The problem:
I need all the entries repeated exactly as written.

Data for analysis:
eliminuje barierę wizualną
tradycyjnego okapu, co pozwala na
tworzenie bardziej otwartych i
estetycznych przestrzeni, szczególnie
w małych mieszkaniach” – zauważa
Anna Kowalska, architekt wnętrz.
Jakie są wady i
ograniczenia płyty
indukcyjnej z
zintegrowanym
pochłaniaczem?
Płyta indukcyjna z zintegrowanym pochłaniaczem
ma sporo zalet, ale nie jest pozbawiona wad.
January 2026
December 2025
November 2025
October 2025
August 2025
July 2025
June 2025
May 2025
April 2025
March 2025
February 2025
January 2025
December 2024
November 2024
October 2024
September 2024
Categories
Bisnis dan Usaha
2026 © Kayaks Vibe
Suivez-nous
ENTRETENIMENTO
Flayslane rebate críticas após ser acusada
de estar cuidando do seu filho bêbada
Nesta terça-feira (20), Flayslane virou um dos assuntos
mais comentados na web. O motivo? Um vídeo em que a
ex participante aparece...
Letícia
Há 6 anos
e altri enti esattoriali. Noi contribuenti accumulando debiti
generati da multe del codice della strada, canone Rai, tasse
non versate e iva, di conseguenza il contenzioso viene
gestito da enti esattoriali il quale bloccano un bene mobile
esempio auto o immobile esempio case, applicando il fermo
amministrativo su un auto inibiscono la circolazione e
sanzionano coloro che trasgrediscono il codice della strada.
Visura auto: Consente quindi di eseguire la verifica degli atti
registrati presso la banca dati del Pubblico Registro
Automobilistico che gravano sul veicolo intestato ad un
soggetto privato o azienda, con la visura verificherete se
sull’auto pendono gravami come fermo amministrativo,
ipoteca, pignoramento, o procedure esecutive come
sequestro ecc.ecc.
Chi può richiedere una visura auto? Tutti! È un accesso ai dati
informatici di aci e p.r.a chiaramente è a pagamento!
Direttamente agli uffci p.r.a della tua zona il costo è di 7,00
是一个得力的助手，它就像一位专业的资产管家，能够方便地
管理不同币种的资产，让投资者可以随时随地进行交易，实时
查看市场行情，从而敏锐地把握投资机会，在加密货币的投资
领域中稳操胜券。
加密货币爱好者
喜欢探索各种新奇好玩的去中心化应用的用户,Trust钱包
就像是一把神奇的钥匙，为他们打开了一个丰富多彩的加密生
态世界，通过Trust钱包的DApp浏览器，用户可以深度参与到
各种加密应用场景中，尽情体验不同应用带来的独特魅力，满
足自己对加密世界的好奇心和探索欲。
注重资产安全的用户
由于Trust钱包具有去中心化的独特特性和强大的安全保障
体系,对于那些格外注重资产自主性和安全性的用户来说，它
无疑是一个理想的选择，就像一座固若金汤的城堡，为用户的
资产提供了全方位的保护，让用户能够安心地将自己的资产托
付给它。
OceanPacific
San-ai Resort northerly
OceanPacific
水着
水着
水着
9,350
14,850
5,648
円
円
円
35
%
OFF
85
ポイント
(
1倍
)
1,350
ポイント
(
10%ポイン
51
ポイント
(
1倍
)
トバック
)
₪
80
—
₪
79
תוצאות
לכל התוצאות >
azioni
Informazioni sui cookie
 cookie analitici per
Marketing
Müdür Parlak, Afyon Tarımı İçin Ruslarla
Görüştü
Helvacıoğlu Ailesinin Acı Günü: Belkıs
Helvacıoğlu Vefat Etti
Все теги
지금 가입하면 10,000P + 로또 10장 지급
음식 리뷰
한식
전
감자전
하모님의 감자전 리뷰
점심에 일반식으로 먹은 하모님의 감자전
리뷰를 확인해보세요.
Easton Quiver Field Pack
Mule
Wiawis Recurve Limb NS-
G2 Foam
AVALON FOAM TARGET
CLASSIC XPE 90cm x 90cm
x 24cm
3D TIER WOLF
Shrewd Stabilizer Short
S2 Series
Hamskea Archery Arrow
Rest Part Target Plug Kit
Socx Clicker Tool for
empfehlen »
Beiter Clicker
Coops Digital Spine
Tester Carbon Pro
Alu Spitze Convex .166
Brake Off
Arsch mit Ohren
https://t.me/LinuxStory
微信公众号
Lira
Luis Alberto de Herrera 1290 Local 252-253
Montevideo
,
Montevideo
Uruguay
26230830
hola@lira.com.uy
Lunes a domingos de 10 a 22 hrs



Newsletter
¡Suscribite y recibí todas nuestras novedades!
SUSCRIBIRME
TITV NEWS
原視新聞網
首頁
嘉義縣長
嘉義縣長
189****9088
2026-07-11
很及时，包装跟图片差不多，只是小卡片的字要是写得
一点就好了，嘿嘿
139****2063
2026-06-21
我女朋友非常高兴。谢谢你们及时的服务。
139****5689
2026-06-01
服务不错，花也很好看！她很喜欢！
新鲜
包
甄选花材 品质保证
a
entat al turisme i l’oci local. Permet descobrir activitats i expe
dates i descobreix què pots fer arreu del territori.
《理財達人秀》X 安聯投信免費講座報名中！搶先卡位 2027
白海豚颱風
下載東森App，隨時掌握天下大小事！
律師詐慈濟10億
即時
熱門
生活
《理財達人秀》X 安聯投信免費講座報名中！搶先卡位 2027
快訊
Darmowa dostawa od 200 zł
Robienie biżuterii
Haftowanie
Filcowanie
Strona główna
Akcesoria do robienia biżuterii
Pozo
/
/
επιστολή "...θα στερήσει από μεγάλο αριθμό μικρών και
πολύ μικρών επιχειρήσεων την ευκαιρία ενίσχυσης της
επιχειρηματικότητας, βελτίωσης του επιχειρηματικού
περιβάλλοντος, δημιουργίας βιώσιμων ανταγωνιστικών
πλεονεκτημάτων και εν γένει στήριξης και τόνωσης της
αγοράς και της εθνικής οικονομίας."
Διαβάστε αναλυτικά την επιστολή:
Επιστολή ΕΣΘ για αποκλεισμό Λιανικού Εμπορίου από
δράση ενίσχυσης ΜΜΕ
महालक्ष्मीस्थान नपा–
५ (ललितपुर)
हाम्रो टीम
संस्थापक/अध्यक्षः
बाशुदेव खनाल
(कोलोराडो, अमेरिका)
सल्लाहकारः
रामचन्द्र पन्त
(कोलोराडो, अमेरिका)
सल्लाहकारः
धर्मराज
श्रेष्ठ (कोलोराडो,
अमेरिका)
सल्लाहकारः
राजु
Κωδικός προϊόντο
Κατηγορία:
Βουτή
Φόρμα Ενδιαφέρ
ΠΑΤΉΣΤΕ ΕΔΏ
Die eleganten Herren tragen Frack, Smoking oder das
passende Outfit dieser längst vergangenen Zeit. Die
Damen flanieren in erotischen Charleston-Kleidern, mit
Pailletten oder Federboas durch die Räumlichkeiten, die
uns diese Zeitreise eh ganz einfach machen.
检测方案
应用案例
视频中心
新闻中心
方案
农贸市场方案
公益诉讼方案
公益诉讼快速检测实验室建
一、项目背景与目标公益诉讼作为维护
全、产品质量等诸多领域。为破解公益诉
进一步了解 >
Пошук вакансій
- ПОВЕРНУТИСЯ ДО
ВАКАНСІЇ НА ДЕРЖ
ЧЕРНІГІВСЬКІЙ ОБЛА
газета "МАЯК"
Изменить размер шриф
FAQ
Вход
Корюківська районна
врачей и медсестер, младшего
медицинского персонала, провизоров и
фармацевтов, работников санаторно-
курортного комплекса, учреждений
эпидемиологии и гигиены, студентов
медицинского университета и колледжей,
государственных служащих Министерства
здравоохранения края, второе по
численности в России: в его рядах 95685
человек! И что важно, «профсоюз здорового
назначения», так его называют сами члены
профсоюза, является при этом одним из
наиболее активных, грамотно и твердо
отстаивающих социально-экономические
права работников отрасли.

Finished task:
eliminuje barierę wizualną
tradycyjnego okapu, co pozwala na
tworzenie bardziej otwartych i
estetycznych przestrzeni, szczególnie
w małych mieszkaniach” – zauważa
Anna Kowalska, architekt wnętrz.
Jakie są wady i
ograniczenia płyty
indukcyjnej z
zintegrowanym
pochłaniaczem?
Płyta indukcyjna z zintegrowanym pochłaniaczem
ma sporo zalet, ale nie jest pozbawiona wad.
January 2026
December 2025
November 2025
October 2025
August 2025
July 2025
June 2025
May 2025
April 2025
March 2025
February 2025
January 2025
December 2024
November 2024
October 2024
September 2024
Categories
Bisnis dan Usaha
2026 © Kayaks Vibe
Suivez-nous
ENTRETENIMENTO
Flayslane rebate críticas após ser acusada
de estar cuidando do seu filho bêbada
Nesta terça-feira (20), Flayslane virou um dos assuntos
mais comentados na web. O motivo? Um vídeo em que a
ex participante aparece...
Letícia
Há 6 anos
e altri enti esattoriali. Noi contribuenti accumulando debiti
generati da multe del codice della strada, canone Rai, tasse
non versate e iva, di conseguenza il contenzioso viene
gestito da enti esattoriali il quale bloccano un bene mobile
esempio auto o immobile esempio case, applicando il fermo
amministrativo su un auto inibiscono la circolazione e
sanzionano coloro che trasgrediscono il codice della strada.
Visura auto: Consente quindi di eseguire la verifica degli atti
registrati presso la banca dati del Pubblico Registro
Automobilistico che gravano sul veicolo intestato ad un
soggetto privato o azienda, con la visura verificherete se
sull’auto pendono gravami come fermo amministrativo,
ipoteca, pignoramento, o procedure esecutive come
sequestro ecc.ecc.
Chi può richiedere una visura auto? Tutti! È un accesso ai dati
informatici di aci e p.r.a chiaramente è a pagamento!
Direttamente agli uffci p.r.a della tua zona il costo è di 7,00
是一个得力的助手，它就像一位专业的资产管家，能够方便地
管理不同币种的资产，让投资者可以随时随地进行交易，实时
查看市场行情，从而敏锐地把握投资机会，在加密货币的投资
领域中稳操胜券。
加密货币爱好者
喜欢探索各种新奇好玩的去中心化应用的用户,Trust钱包
就像是一把神奇的钥匙，为他们打开了一个丰富多彩的加密生
态世界，通过Trust钱包的DApp浏览器，用户可以深度参与到
各种加密应用场景中，尽情体验不同应用带来的独特魅力，满
足自己对加密世界的好奇心和探索欲。
注重资产安全的用户
由于Trust钱包具有去中心化的独特特性和强大的安全保障
体系,对于那些格外注重资产自主性和安全性的用户来说，它
无疑是一个理想的选择，就像一座固若金汤的城堡，为用户的
资产提供了全方位的保护，让用户能够安心地将自己的资产托
付给它。
OceanPacific
San-ai Resort northerly
OceanPacific
水着
水着
水着
9,350
14,850
5,648
円
円
円
35
%
OFF
85
ポイント
(
1倍
)
1,350
ポイント
(
10%ポイン
51
ポイント
(
1倍
)
トバック
)
₪
80
—
₪
79
תוצאות
לכל התוצאות >
azioni
Informazioni sui cookie
 cookie analitici per
Marketing
Müdür Parlak, Afyon Tarımı İçin Ruslarla
Görüştü
Helvacıoğlu Ailesinin Acı Günü: Belkıs
Helvacıoğlu Vefat Etti
Все теги
지금 가입하면 10,000P + 로또 10장 지급
음식 리뷰
한식
전
감자전
하모님의 감자전 리뷰
점심에 일반식으로 먹은 하모님의 감자전
리뷰를 확인해보세요.
Easton Quiver Field Pack
Mule
Wiawis Recurve Limb NS-
G2 Foam
AVALON FOAM TARGET
CLASSIC XPE 90cm x 90cm
x 24cm
3D TIER WOLF
Shrewd Stabilizer Short
S2 Series
Hamskea Archery Arrow
Rest Part Target Plug Kit
Socx Clicker Tool for
empfehlen »
Beiter Clicker
Coops Digital Spine
Tester Carbon Pro
Alu Spitze Convex .166
Brake Off
Arsch mit Ohren
https://t.me/LinuxStory
微信公众号
Lira
Luis Alberto de Herrera 1290 Local 252-253
Montevideo
,
Montevideo
Uruguay
26230830
hola@lira.com.uy
Lunes a domingos de 10 a 22 hrs



Newsletter
¡Suscribite y recibí todas nuestras novedades!
SUSCRIBIRME
TITV NEWS
原視新聞網
首頁
嘉義縣長
嘉義縣長
189****9088
2026-07-11
很及时，包装跟图片差不多，只是小卡片的字要是写得
一点就好了，嘿嘿
139****2063
2026-06-21
我女朋友非常高兴。谢谢你们及时的服务。
139****5689
2026-06-01
服务不错，花也很好看！她很喜欢！
新鲜
包
甄选花材 品质保证
a
entat al turisme i l’oci local. Permet descobrir activitats i expe
dates i descobreix què pots fer arreu del territori.
《理財達人秀》X 安聯投信免費講座報名中！搶先卡位 2027
白海豚颱風
下載東森App，隨時掌握天下大小事！
律師詐慈濟10億
即時
熱門
生活
《理財達人秀》X 安聯投信免費講座報名中！搶先卡位 2027
快訊
Darmowa dostawa od 200 zł
Robienie biżuterii
Haftowanie
Filcowanie
Strona główna
Akcesoria do robienia biżuterii
Pozo
/
/
επιστολή "...θα στερήσει από μεγάλο αριθμό μικρών και
πολύ μικρών επιχειρήσεων την ευκαιρία ενίσχυσης της
επιχειρηματικότητας, βελτίωσης του επιχειρηματικού
περιβάλλοντος, δημιουργίας βιώσιμων ανταγωνιστικών
πλεονεκτημάτων και εν γένει στήριξης και τόνωσης της
αγοράς και της εθνικής οικονομίας."
Διαβάστε αναλυτικά την επιστολή:
Επιστολή ΕΣΘ για αποκλεισμό Λιανικού Εμπορίου από
δράση ενίσχυσης ΜΜΕ
महालक्ष्मीस्थान नपा–
५ (ललितपुर)
हाम्रो टीम
संस्थापक/अध्यक्षः
बाशुदेव खनाल
(कोलोराडो, अमेरिका)
सल्लाहकारः
रामचन्द्र पन्त
(कोलोराडो, अमेरिका)
सल्लाहकारः
धर्मराज
श्रेष्ठ (कोलोराडो,
अमेरिका)
सल्लाहकारः
राजु
Κωδικός προϊόντο
Κατηγορία:
Βουτή
Φόρμα Ενδιαφέρ
ΠΑΤΉΣΤΕ ΕΔΏ
Die eleganten Herren tragen Frack, Smoking oder das
passende Outfit dieser längst vergangenen Zeit. Die
Damen flanieren in erotischen Charleston-Kleidern, mit
Pailletten oder Federboas durch die Räumlichkeiten, die
uns diese Zeitreise eh ganz einfach machen.
检测方案
应用案例
视频中心
新闻中心
方案
农贸市场方案
公益诉讼方案
公益诉讼快速检测实验室建
一、项目背景与目标公益诉讼作为维护
全、产品质量等诸多领域。为破解公益诉
进一步了解 >
Пошук вакансій
- ПОВЕРНУТИСЯ ДО
ВАКАНСІЇ НА ДЕРЖ
ЧЕРНІГІВСЬКІЙ ОБЛА
газета "МАЯК"
Изменить размер шриф
FAQ
Вход
Корюківська районна
врачей и медсестер, младшего
медицинского персонала, провизоров и
фармацевтов, работников санаторно-
курортного комплекса, учреждений
эпидемиологии и гигиены, студентов
медицинского университета и колледжей,
государственных служащих Министерства
здравоохранения края, второе по
численности в России: в его рядах 95685
человек! И что важно, «профсоюз здорового
назначения», так его называют сами члены
профсоюза, является при этом одним из
наиболее активных, грамотно и твердо
отстаивающих социально-экономические
права работников отрасли.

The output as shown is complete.